Using the Method to wake up earlier

November 11, 2011 by Joshua
in Blog, Tips

At my last seminar one of the attendees suggested a simple first transformation for him could be to wake up earlier. That very day, my friend wrote about how to wake up earlier, suggesting a few techniques, which his readers added to.

The suggestions were helpful, but all based only in the environment or only in their behavior. Nobody wrote about changing beliefs. In fact, they tended to accept beliefs as unchangeable.

Needless to say, I consider changes that fighting against beliefs will likely work against you, risking reinforcing beliefs you don’t like, while changing your beliefs in tandem will reinforce your efforts. If you had to do only one, I’d recommend switching beliefs, since they have a chance at influencing your behavior and environment.

If you believe you just can’t wake up early, forcing yourself to once or twice might just convince you it’s impossible to change yourself. If you believe you can, you’ll eventually find a way.

Many people confuse their beliefs with reality. They think “I can’t wake up early” states an unchanging fact. They don’t realize it’s a belief, a model then can change, not just by forcing it with willpower.

Anyway, here’s my post on Sebastian’s excellent blog. Read the post there for context.

The solutions above are all based on changing one’s environment (changing alarms, room temperature, etc) and, to a lesser extent, changing one’s behavior (doing chores at night, springing out of bed).

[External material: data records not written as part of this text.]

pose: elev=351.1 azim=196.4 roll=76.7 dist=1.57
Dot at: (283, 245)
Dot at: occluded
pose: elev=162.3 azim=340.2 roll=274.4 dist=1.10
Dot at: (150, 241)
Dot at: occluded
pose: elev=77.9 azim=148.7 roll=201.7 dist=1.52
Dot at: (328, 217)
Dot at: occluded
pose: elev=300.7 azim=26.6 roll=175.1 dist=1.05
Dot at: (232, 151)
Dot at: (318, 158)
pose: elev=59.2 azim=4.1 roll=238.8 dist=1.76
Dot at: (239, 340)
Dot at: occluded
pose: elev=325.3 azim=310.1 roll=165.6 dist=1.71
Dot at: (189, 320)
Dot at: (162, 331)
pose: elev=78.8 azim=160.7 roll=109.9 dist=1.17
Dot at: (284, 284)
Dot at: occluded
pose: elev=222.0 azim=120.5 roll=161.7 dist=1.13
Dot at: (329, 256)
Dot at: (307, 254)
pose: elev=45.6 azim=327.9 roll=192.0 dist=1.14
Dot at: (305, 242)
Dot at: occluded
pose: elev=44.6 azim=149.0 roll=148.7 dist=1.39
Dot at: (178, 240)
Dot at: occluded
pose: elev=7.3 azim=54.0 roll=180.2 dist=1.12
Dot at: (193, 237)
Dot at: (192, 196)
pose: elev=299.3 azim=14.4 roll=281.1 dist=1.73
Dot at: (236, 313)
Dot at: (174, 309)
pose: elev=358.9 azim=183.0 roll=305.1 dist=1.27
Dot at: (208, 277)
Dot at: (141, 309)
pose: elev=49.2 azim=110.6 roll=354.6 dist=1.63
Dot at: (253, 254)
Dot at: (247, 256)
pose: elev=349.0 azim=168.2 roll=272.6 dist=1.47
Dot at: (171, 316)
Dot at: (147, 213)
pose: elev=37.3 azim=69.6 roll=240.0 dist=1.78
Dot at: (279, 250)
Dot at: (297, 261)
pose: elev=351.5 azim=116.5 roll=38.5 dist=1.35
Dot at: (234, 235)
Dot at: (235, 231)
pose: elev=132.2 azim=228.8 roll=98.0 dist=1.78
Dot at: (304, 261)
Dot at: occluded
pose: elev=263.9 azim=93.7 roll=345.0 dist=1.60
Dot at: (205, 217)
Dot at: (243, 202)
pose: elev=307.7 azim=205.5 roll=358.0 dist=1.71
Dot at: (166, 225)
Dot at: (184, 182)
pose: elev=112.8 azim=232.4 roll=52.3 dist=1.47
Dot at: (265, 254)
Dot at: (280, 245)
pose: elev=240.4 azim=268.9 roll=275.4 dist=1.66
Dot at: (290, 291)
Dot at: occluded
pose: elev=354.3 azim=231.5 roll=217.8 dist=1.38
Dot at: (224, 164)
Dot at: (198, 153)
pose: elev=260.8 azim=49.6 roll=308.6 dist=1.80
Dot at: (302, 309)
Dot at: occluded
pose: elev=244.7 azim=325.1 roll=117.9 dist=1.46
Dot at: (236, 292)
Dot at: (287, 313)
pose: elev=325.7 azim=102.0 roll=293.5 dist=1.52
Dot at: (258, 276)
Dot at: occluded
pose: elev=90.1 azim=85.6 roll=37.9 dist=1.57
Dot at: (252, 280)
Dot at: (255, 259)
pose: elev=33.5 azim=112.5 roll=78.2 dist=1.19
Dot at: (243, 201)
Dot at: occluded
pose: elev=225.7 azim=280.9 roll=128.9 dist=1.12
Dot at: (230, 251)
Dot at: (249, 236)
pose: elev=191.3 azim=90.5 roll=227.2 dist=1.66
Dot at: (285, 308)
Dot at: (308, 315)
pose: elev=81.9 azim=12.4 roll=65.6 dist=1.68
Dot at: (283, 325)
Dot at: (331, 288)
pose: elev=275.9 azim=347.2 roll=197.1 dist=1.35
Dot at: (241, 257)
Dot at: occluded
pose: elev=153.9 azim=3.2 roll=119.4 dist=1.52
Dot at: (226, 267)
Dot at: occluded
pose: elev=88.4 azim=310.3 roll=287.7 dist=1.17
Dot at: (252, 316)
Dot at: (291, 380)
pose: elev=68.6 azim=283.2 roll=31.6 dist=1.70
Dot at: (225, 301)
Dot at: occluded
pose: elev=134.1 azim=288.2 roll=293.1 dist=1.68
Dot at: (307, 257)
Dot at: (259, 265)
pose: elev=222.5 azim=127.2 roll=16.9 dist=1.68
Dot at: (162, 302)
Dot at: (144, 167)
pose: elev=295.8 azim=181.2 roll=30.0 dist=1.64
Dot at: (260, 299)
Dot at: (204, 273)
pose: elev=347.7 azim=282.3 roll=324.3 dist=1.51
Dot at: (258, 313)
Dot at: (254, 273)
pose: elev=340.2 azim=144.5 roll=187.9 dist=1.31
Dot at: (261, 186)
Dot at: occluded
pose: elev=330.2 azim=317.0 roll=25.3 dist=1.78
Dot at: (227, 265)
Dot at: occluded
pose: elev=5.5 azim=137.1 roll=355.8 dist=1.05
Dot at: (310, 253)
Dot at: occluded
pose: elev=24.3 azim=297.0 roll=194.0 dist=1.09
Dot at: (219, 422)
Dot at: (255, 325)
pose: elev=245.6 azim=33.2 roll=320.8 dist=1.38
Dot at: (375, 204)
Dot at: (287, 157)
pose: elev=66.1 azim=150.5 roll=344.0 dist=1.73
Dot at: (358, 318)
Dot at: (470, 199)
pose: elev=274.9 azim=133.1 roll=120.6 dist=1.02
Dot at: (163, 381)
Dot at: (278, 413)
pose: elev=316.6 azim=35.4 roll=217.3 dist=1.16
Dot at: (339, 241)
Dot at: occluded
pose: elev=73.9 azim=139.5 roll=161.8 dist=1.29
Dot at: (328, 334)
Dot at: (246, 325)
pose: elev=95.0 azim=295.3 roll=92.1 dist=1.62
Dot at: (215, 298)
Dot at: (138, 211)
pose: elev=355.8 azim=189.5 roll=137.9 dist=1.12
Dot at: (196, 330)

These may help, but without corresponding changes to one’s beliefs won’t solve the problem in the long term.

That is, no matter what one does with their alarm, anyone who believes “I’ve become a master snoozer” or “between when the alarm goes off and me actually waking up, I’m a completely different person” will overcome those environmental changes. Occasionally environmental or behavioral changes will change beliefs, but rarely. More commonly, beliefs will override environmental or belief changes.

Anyone can change their beliefs, though it takes practice. On the other hand, changing beliefs costs nothing and is completely under one’s control.

I would recommend, along with the environmental and behavioral changes, adopting beliefs like
– “If anyone else can get up in the morning easily, so can I”
– “I’m the same capable person in the morning as any other time”
– “I used to be great at snoozing, but I can be just as great at waking up quickly”
– “early to bed early to rise helps make a man healthy, wealthy, and wise”
– or whatever works.
To stagnate in complacent, self-defeating beliefs is the opposite of improving your life.

I wrote about the shortcomings of only changing your environment to improve your life here — https://joshuaspodek.com/not-the-method-method-1-new-house — in the context of a series on shortcomings of other methods to improve your life — https://joshuaspodek.com/not-the-method-methods.

It loses something without the context of the Model and Method. I guess that’s why I posted it here too.